◆ TRY IT
Give back the exact lines of the material below from the one containing "index dip: (242, 176)" through the one containing "pinky mcp: (46, 257)", and no pictures.
'''
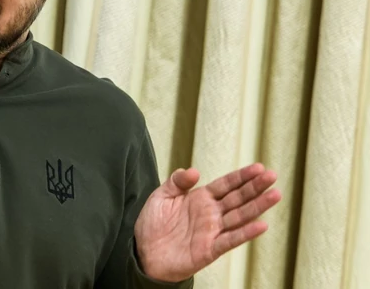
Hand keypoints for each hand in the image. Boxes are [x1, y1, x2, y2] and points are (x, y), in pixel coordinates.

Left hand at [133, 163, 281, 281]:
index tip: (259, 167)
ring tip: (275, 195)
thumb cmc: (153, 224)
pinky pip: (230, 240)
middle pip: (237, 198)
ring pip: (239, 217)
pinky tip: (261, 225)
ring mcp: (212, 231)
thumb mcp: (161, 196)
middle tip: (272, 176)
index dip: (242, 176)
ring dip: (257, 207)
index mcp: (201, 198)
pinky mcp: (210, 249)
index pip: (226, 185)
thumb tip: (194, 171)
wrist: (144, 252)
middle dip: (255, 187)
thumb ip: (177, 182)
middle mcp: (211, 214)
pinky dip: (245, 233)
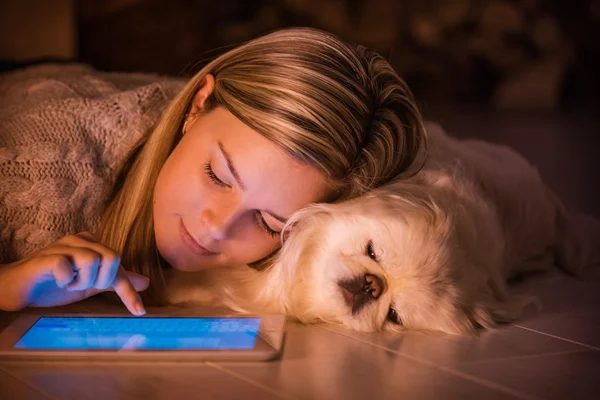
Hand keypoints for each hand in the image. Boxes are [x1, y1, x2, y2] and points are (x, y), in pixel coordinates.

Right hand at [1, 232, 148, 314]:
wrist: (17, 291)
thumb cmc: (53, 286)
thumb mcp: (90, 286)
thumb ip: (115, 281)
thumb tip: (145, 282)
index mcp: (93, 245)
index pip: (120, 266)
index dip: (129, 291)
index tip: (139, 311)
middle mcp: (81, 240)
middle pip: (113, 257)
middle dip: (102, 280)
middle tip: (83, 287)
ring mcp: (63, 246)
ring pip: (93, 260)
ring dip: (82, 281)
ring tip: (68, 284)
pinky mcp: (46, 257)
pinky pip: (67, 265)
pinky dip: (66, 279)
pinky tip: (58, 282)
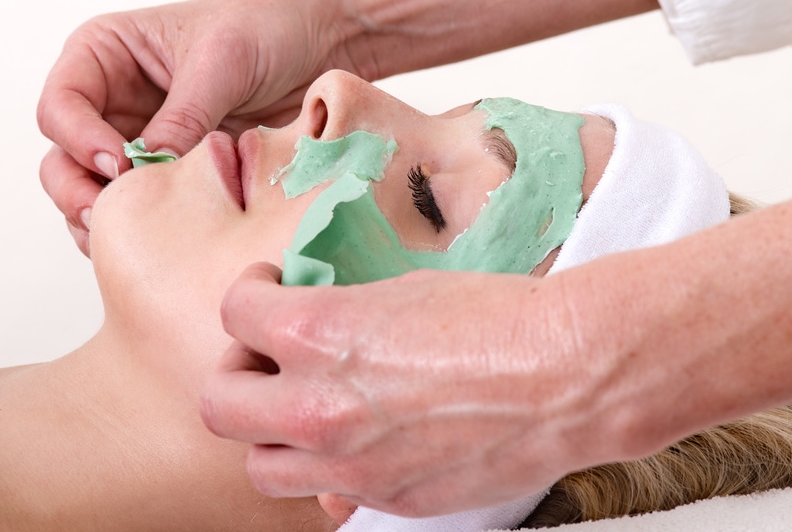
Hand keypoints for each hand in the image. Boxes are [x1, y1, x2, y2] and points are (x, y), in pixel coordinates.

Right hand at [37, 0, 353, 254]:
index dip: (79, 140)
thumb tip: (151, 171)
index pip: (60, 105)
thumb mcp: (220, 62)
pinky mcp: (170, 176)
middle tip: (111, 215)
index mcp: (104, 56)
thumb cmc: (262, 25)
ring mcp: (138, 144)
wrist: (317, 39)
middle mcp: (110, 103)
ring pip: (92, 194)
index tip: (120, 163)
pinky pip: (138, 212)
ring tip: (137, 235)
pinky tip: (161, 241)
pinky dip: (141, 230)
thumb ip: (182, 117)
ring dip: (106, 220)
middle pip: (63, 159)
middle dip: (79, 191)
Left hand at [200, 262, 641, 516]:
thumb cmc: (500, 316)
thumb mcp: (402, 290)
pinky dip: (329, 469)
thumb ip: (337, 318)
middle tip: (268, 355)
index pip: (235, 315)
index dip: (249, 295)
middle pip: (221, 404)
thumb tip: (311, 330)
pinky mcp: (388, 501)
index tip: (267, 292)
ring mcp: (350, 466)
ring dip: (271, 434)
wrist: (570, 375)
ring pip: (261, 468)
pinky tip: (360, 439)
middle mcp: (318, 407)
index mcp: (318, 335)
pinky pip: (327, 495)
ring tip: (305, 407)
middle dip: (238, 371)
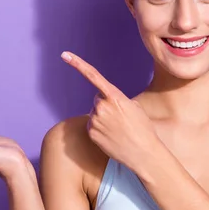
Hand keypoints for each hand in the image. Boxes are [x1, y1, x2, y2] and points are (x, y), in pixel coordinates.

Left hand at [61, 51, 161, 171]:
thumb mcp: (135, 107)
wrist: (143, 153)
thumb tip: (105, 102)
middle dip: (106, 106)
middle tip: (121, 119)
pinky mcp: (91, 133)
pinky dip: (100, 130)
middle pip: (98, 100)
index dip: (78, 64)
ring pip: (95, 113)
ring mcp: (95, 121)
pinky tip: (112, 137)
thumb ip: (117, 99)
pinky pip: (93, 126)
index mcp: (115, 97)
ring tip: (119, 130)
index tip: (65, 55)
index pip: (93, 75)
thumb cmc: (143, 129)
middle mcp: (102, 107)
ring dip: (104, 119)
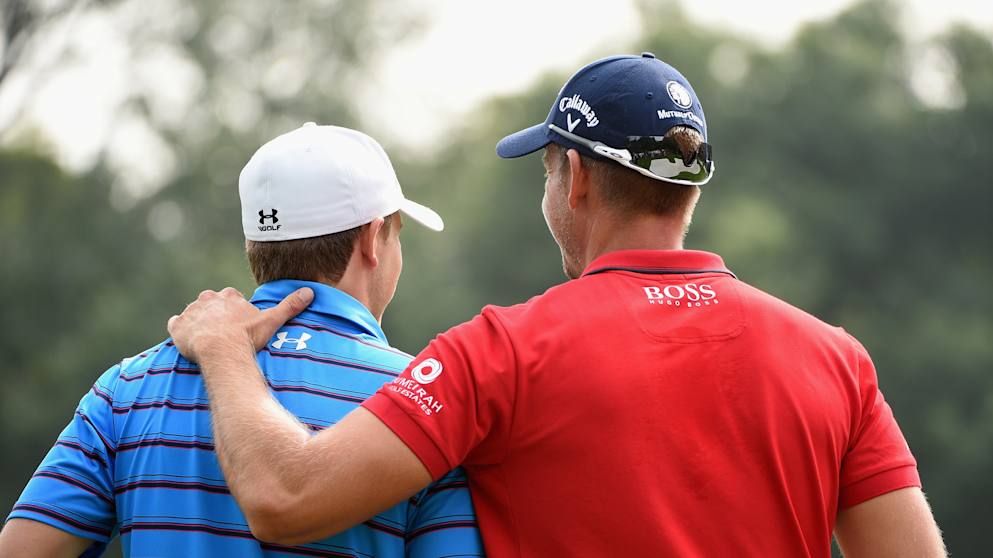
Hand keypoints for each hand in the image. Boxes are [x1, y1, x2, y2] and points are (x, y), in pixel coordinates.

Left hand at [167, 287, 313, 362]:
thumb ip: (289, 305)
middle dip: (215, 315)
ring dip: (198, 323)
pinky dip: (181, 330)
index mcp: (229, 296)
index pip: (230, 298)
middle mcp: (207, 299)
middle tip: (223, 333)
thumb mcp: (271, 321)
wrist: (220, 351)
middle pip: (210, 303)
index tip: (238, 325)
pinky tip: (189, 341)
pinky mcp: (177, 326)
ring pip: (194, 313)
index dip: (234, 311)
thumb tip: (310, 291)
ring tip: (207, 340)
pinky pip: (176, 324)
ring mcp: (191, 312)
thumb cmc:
'''
◆ SOLUTION TO THIS PROBLEM
index dip: (242, 176)
ring dip: (257, 207)
index mcp: (201, 198)
pinky mcp: (210, 249)
index pip: (226, 185)
thumb tip: (194, 171)
wrist: (144, 252)
middle dip: (255, 187)
thumb ip: (177, 182)
middle mcp: (211, 214)
pinky dip: (245, 233)
Hand keypoints for each hand in the image. Boxes are [x1, y1, x2, y2] and points are (x, y), in pixel coordinates.

Right hand at [1, 232, 148, 314]:
wrist: (17, 291)
thumb cmc: (53, 286)
thumb mcp: (90, 286)
thumb ip: (115, 281)
thumb tip: (145, 282)
index mcp: (93, 245)
index pip: (120, 266)
index dip: (129, 291)
index tip: (139, 311)
middle mcp: (81, 240)
middle pip: (113, 257)
middle dip: (102, 280)
middle tip: (83, 287)
ring mcp: (63, 246)
ring pip: (93, 260)
ring dip: (82, 281)
ring tip: (68, 284)
pinky mcp: (46, 257)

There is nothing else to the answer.